Denn nicht immer reagieren die Fluggesellschaften auf eine Beschwerde, manche verweigern sogar die Zahlung. In Foren und Ratgeberseiten im Internet gibt es viele Geschichten von Passagieren zu lesen, die auf Mehrkosten sitzen geblieben sind. Viele klagen darüber, dass die Fluggesellschaften die Zahlung verweigern. Schritt-für-Schritt-Anleitungen sollen helfen, durch das Dickicht der Bürokratie zu finden. Doch viele Fälle sind komplex.

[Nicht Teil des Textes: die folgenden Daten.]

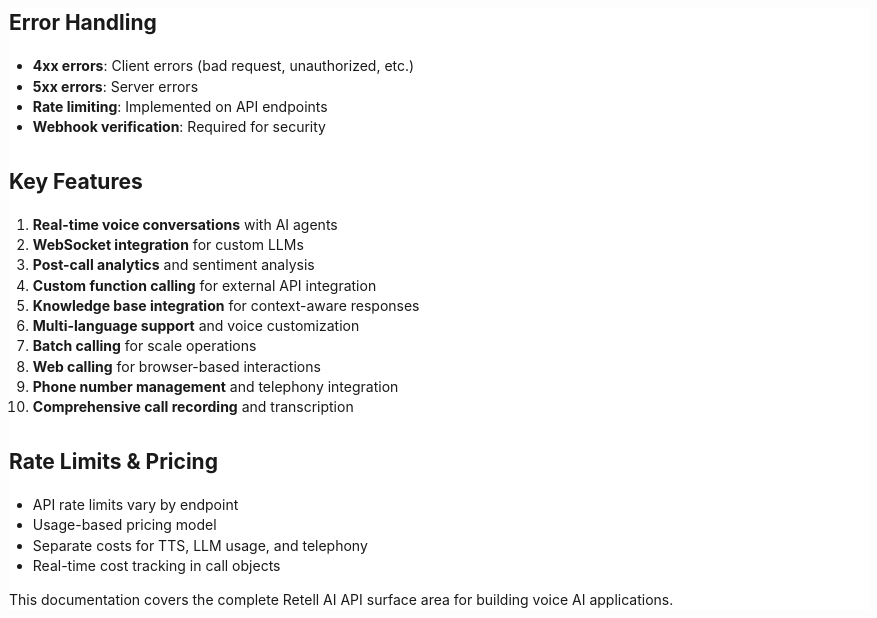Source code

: ## Error Handling

- **4xx errors**: Client errors (bad request, unauthorized, etc.)
- **5xx errors**: Server errors
- **Rate limiting**: Implemented on API endpoints
- **Webhook verification**: Required for security

## Key Features

1. **Real-time voice conversations** with AI agents
2. **WebSocket integration** for custom LLMs
3. **Post-call analytics** and sentiment analysis
4. **Custom function calling** for external API integration
5. **Knowledge base integration** for context-aware responses
6. **Multi-language support** and voice customization
7. **Batch calling** for scale operations
8. **Web calling** for browser-based interactions
9. **Phone number management** and telephony integration
10. **Comprehensive call recording** and transcription

## Rate Limits & Pricing

- API rate limits vary by endpoint
- Usage-based pricing model
- Separate costs for TTS, LLM usage, and telephony
- Real-time cost tracking in call objects

This documentation covers the complete Retell AI API surface area for building voice AI applications.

So wie die Situation von drei Freundinnen, die im Juni eine Woche vom BER nach Sardinien fliegen wollten. Sie berichteten bereits damals der Berliner Zeitung von ihrem Urlaubs-Chaos. Der Flug wurde erst nach der geplanten Abflugzeit storniert, von der Airline gab es vor Ort weder eine Ansprechperson noch alternative Flüge. Alle Folgeflüge waren ausgebucht oder ebenfalls storniert. Um an ihr Reiseziel zu kommen, musste die Gruppe am nächsten Morgen mit dem Zug nach Frankfurt am Main und dort abends in einen anderen Flieger einer anderen Airline steigen.

Stornierung wegen „höherer Gewalt“

Doch nun verweigert die Airline nicht nur die Erstattung der Mehrkosten, sondern auch die Entschädigung von 400 Euro, die Passagieren bei einer Stornierung einer Flugstrecke von bis zu 3500 Kilometern zusteht. Welche Entschädigungen Reisenden in etwa zustehen, kann man sich ohne Garantie etwa vom ADAC in einem Online-Rechner schätzen lassen.

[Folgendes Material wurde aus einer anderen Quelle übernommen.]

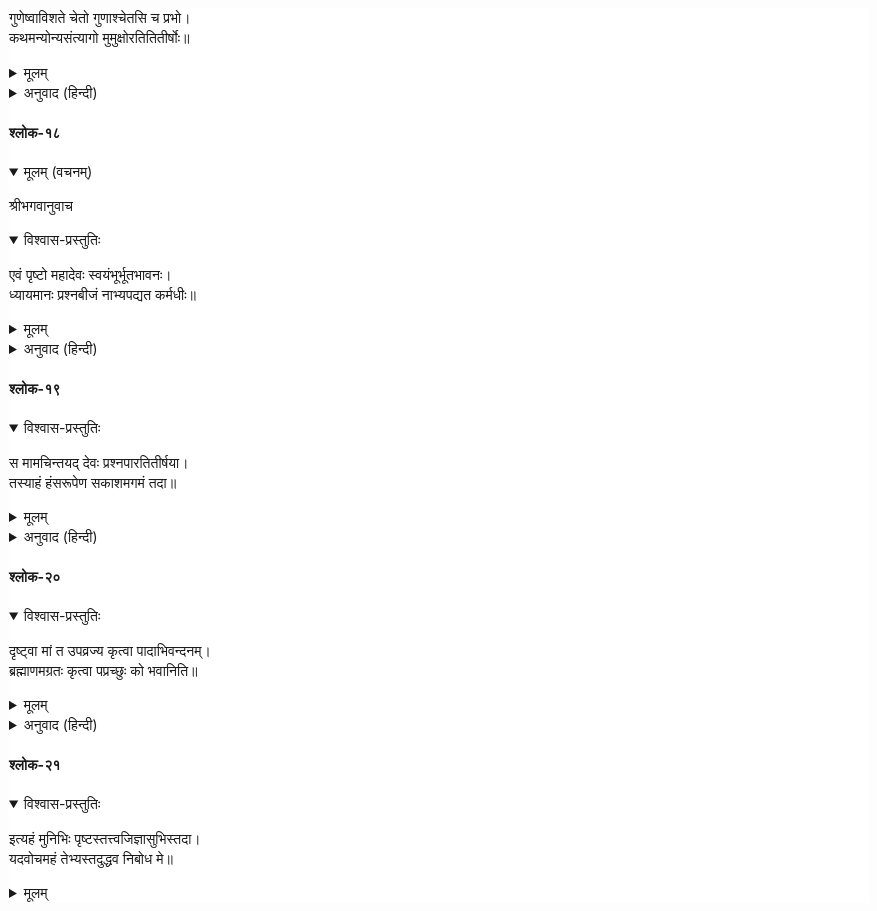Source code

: गुणेष्वाविशते चेतो गुणाश्चेतसि च प्रभो।  
कथमन्योन्यसंत्यागो मुमुक्षोरतितितीर्षोः॥
</details>

<details><summary>मूलम्</summary></details>

<details><summary>अनुवाद (हिन्दी)</summary></details>

#### श्लोक-१८


<details open><summary>मूलम् (वचनम्)</summary>

श्रीभगवानुवाच
</details>

<details open><summary>विश्वास-प्रस्तुतिः</summary>

एवं पृष्टो महादेवः स्वयंभूर्भूतभावनः।  
ध्यायमानः प्रश्नबीजं नाभ्यपद्यत कर्मधीः॥
</details>

<details><summary>मूलम्</summary></details>

<details><summary>अनुवाद (हिन्दी)</summary></details>

#### श्लोक-१९


<details open><summary>विश्वास-प्रस्तुतिः</summary>

स मामचिन्तयद् देवः प्रश्नपारतितीर्षया।  
तस्याहं हंसरूपेण सकाशमगमं तदा॥
</details>

<details><summary>मूलम्</summary></details>

<details><summary>अनुवाद (हिन्दी)</summary></details>

#### श्लोक-२०


<details open><summary>विश्वास-प्रस्तुतिः</summary>

दृष्ट्वा मां त उपव्रज्य कृत्वा पादाभिवन्दनम्।  
ब्रह्माणमग्रतः कृत्वा पप्रच्छुः को भवानिति॥
</details>

<details><summary>मूलम्</summary></details>

<details><summary>अनुवाद (हिन्दी)</summary></details>

#### श्लोक-२१


<details open><summary>विश्वास-प्रस्तुतिः</summary>

इत्यहं मुनिभिः पृष्टस्तत्त्वजिज्ञासुभिस्तदा।  
यदवोचमहं तेभ्यस्तदुद्धव निबोध मे॥
</details>

<details><summary>मूलम्</summary></details>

Bei den drei Freundinnen setzten sich die Zusatzkosten beispielsweise so zusammen: 571 Euro für einen nicht mehr stornierbaren Mietwagen am Urlaubsziel, rund 387,15 Euro für die zusätzlichen Zug- und 314 Euro für die Flugtickets. Außerdem Verpflegung für 74 Euro. Macht für die Gruppe 1346,15 Euro mehr als veranschlagt – für einen einwöchigen Urlaub.

Die Fluggesellschaft verweigert die Zahlung nun und begründet dies in einer E-Mail, die der Berliner Zeitung vorliegt, mit „außergewöhnlichen Umständen“. Darunter fällt üblicherweise ein Ereignis, das außerhalb der Verantwortung der Fluggesellschaft liegt – ein anderer Begriff dafür ist: „höhere Gewalt“.

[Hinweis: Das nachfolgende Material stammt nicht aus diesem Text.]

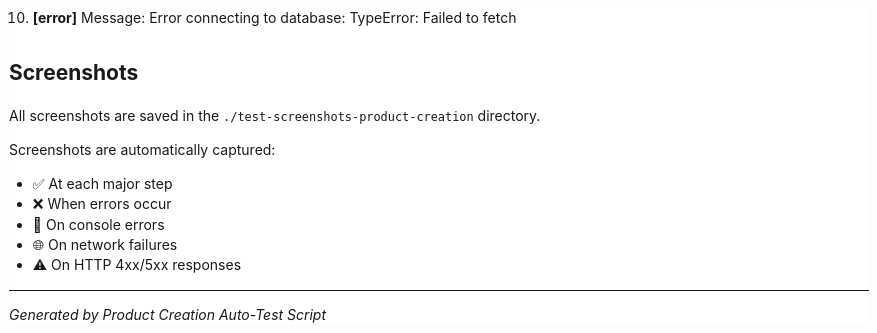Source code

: 10. **[error]** Message: Error connecting to database: TypeError: Failed to fetch

## Screenshots

All screenshots are saved in the `./test-screenshots-product-creation` directory.

Screenshots are automatically captured:
- ✅ At each major step
- ❌ When errors occur
- 🐛 On console errors
- 🌐 On network failures
- ⚠️ On HTTP 4xx/5xx responses

---

*Generated by Product Creation Auto-Test Script*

Darunter fällt etwa ein schlimmes, unvorhersehbares Gewitter oder ein Streik. Doch meist ist die Antwort nicht so leicht. Wenn etwa das Personal streikt, das unmittelbar zum Unternehmen gehört, dann ist es kein Haftungsausschluss, erklärt Sabine Cofalla, die Geschäftsführerin der Schlichtungsstelle für den öffentlichen Personenverkehr (söp).

Schlichtung: Kostenfrei, aber nicht bindend

Der Verein hat das Ziel, Konflikte zwischen Verkehrsunternehmen und ihren Kundinnen und Kunden beizulegen. Dazu prüfen Juristinnen und Juristen jeden vorliegenden Fall einzeln. Dass in diesem Sommer viel schiefgelaufen ist, erkennt man an der Anzahl der eingegangenen Schlichtungsanträge: Allein zwischen Juni und Mitte August gingen über 3000 Anträge bei der söp ein, mehr als 80 Prozent aus dem Flugverkehr. Tendenz steigend. Cofalla geht davon aus, dass sie bis Ende 2022 sukzessive mehr Schlichtungsanträge erreichen – „sofern Reisen nicht erneut nur stark eingeschränkt möglich sein sollten, zum Beispiel aufgrund des Ukraine-Kriegs oder einer schweren Corona-Welle“.

Wer sich nicht selbst um eine Erstattung bemühen kann oder möchte, kann auch eine Agentur damit beauftragen, den Anspruch auf Entschädigung bei der Fluggesellschaft durchzusetzen. Doch diese Unternehmen beanspruchen bis zu 40 Prozent der Erstattungen als Honorar. Außerdem kann es passieren, dass die Unternehmen auch Aufträge ablehnen. Die Schlichtungsstelle dagegen prüft alle Fälle, kostenfrei.

Aber: Parallel zur Schlichtungsprüfung darf kein gerichtliches Verfahren zur Klärung der Zahlung laufen. Außerdem muss das Unternehmen Mitglied im söp sein. Kommt es dann zu einer Schlichtung, gilt diese zunächst nur als Empfehlung, und ist für die Unternehmen nicht bindend, hat aber den Stellenwert eines außergerichtlichen Vergleichs. Das ganze Verfahren ist für die Antragstellenden kostenlos. Laut söp sind rund 80 Prozent der Schlichtungen erfolgreich. Verweigert die Fluggesellschaft trotz der Schlichtung die Zahlung, kann die rechtliche Prüfung für einen gerichtlichen Prozess verwendet werden.